_Work item_
Whenever a line of the data below holds the string "lines", copy that line.

_Exercise input_

*****

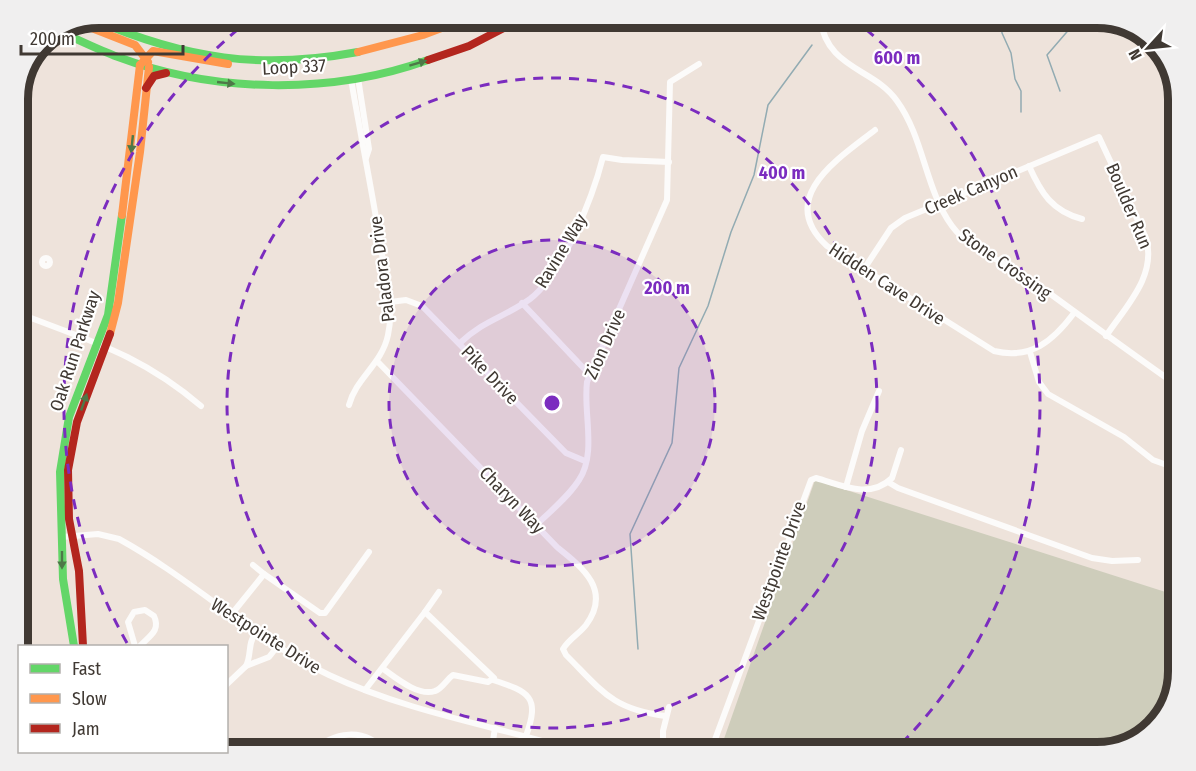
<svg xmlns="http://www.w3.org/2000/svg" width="1196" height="771" viewBox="0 0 1196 771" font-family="'Fira Sans Condensed',sans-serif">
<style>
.green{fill:#cecdbb}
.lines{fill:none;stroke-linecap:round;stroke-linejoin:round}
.stream{stroke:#92abb2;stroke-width:1.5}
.street{stroke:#fcfbfa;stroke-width:6}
.fast{stroke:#63d668;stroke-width:8}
.slow{stroke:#ff974d;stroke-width:8}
.jam{stroke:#b3261e;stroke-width:8}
.oneway{fill:#4e7848}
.ring{fill:none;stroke:#7b2cbf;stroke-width:3;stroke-dasharray:10 8}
.labels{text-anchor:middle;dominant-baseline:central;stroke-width:4.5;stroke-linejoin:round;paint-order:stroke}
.street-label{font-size:18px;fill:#403933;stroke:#fff}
.rim{fill:none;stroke:#403933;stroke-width:8}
.centre{fill:#7b2cbf;stroke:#fff;stroke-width:3}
.ring-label{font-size:18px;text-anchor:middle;font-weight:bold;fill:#7b2cbf;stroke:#fff;stroke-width:4.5;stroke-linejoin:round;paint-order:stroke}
</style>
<rect width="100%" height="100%" fill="#eee3db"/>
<!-- green -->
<polygon class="green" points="815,480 1178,596 1178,646 1148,732 1137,742 1096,753 719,753"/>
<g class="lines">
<!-- stream -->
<g class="stream">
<polyline points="1001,18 1002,33 1011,53 1015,79 1021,91 1021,112"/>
<polyline points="837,21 838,18"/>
<polyline points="1060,91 1047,55 1072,26 1069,18"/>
<polyline points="638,649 630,534 672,443 679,368 708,306 731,232 754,175 768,105 812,45"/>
</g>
<!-- street -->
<g class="street">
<path d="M 820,18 C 827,70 873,67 897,101 C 924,138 925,189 952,226 C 971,252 1005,261 1030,279 C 1079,315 1128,351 1178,386"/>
<polyline points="358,78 369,149 366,158"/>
<path d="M 875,130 C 839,158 775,198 827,246 L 994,351 C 1031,360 1053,341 1074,313"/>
<path d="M 1029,166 C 1041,193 1052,211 1082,219"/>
<circle cx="46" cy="262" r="4"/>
<path d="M 864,269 L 891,228 L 905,218 L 1099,137 L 1146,238 C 1157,276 1126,306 1106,336"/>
<polyline points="390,302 406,300 422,306 566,453 585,461"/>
<polyline points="522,303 590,375"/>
<path d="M 18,313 C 90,341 140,354 201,406"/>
<path d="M 460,343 C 484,320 505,317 530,299 C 563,274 593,196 603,157 L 622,160 L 669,162"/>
<polyline points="1030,352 1039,382 1048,394 1124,437 1153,460 1178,469"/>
<path d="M 377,361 L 557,547 C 582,567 612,590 586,625 C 579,634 569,639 563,649 L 566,655 C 602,691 612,709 665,716"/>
<path d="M 349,405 C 356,378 382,364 388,335 C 394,309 386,280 382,254 C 373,195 361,138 351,79"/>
<polyline points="888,482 898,488 1092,558 1112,561 1138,560"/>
<polyline points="846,487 862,431 879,391"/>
<path d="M 536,525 C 551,511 568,497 579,480 C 597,453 583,413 587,382 L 667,200 L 670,82 L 699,64"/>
<path d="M 62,537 L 98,534 L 119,539 C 192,579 253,639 329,675 C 410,713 500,727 585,753"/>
<polyline points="264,574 320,613 325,613 369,552"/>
<polyline points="425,612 439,592"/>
<polyline points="231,615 264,574 253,565"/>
<path d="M 135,646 L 128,622 L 134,612 L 145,610 L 154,616 C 161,631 149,636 140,646"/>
<path d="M 246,666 C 252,654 247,644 256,632"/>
<path d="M 493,680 C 530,692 540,697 526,736"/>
<polyline points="226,685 246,666 269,657 277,647"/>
<path d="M 365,690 L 425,612 L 494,678 L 488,682 L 453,675 C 447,679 442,689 435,691 C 418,697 395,677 382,668"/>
<polyline points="226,745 233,753"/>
<polyline points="166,752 188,752"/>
<path d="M 311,753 C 333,731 365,726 387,753"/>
<polyline points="491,753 495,728"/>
<polyline points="663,753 663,731 669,707"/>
<path d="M 710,753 L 811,480 L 816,478 C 841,485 869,500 892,478 L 901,450"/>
</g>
<!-- fast -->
<g class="fast">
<path d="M 95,20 C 185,59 261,70 358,52"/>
<path d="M 63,33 C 81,41 99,50 118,57 C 214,93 331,95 428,60"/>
<polyline points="74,646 63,579 60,472 69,417 108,315 122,215"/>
</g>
<!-- slow -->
<g class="slow">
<polyline points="84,25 135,45 148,62"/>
<polyline points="358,52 423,35 468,18"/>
<polyline points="140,65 153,51 228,64"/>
<polyline points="122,215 140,65"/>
<polyline points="110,334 118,303 140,152 149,67"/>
</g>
<!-- jam -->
<g class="jam">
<polyline points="428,60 469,46 523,18"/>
<polyline points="146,88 154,76 166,73"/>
<polyline points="83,646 79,571 69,519 68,470 77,422 110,334"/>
</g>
</g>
<!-- one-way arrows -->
<defs><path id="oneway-solid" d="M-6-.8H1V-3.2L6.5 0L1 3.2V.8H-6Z" transform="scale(1.5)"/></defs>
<g class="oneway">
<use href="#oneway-solid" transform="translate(418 63) rotate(-17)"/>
<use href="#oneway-solid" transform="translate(226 83) rotate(6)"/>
<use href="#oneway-solid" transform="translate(132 144) rotate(96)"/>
<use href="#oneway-solid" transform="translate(84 402) rotate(-71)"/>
<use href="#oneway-solid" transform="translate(62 560) rotate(90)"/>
</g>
<!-- distance rings -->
<circle cx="552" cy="403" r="163" fill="#7b2cbf" fill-opacity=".12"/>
<g class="ring">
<circle cx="552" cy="403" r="163"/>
<circle cx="552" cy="403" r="325"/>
<path d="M127 643A488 488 0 0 1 252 18M852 18A488 488 0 0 1 894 751"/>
</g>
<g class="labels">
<!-- street labels -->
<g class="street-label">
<text transform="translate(294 67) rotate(-3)">Loop 337</text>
<text transform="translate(971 190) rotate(-23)">Creek Canyon</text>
<text transform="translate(1129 206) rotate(67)">Boulder Run</text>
<text transform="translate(561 251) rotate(-59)">Ravine Way</text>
<text transform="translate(1005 264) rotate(35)">Stone Crossing</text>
<text transform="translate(382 269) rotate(-97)">Paladora Drive</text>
<text transform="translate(887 284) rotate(33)">Hidden Cave Drive</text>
<text transform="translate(605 344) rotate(-66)">Zion Drive</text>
<text transform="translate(75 351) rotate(-72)">Oak Run Parkway</text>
<text transform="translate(490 375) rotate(46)">Pike Drive</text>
<text transform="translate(512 500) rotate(46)">Charyn Way</text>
<text transform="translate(779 561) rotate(-70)">Westpointe Drive</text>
<text transform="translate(266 636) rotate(32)">Westpointe Drive</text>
</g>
</g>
<!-- crop -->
<path d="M0 0H1196V771H0ZM99 28H1097A71 71 0 0 1 1168 99V671A71 71 0 0 1 1097 742H99A71 71 0 0 1 28 671V99A71 71 0 0 1 99 28Z" fill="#f0efef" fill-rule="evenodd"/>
<path class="rim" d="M99 28H1097A71 71 0 0 1 1168 99V671A71 71 0 0 1 1097 742H99A71 71 0 0 1 28 671V99A71 71 0 0 1 99 28Z"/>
<circle cx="552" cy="403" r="9" class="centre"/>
<g class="ring-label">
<text x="897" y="64">600 m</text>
<text x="782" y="179">400 m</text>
<text x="667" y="294">200 m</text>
</g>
<!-- legend -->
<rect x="18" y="645" width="210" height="108" fill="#ffffff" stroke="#b3b0ad" stroke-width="1.5"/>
<rect x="30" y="664" width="30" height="9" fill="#63d668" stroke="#b3b0ad" stroke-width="1.5"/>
<text x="72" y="675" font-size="18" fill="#403933">Fast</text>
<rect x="30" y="694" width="30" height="9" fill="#ff974d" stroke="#b3b0ad" stroke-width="1.5"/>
<text x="72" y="705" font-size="18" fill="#403933">Slow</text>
<rect x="30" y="724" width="30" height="9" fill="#b3261e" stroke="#b3b0ad" stroke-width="1.5"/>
<text x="72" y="735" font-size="18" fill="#403933">Jam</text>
<!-- north arrow -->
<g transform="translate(1148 48) rotate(243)" stroke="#ffffff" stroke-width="4.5" paint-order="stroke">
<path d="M0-4.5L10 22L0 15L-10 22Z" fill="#403933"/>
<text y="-9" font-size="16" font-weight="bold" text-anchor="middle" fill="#403933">N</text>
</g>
<!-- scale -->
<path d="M21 45v9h162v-9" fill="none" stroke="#403933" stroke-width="3"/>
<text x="30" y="45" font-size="18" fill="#403933" stroke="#ffffff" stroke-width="4.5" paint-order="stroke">200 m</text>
</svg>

*****

_Answer below_
.lines{fill:none;stroke-linecap:round;stroke-linejoin:round}
<g class="lines">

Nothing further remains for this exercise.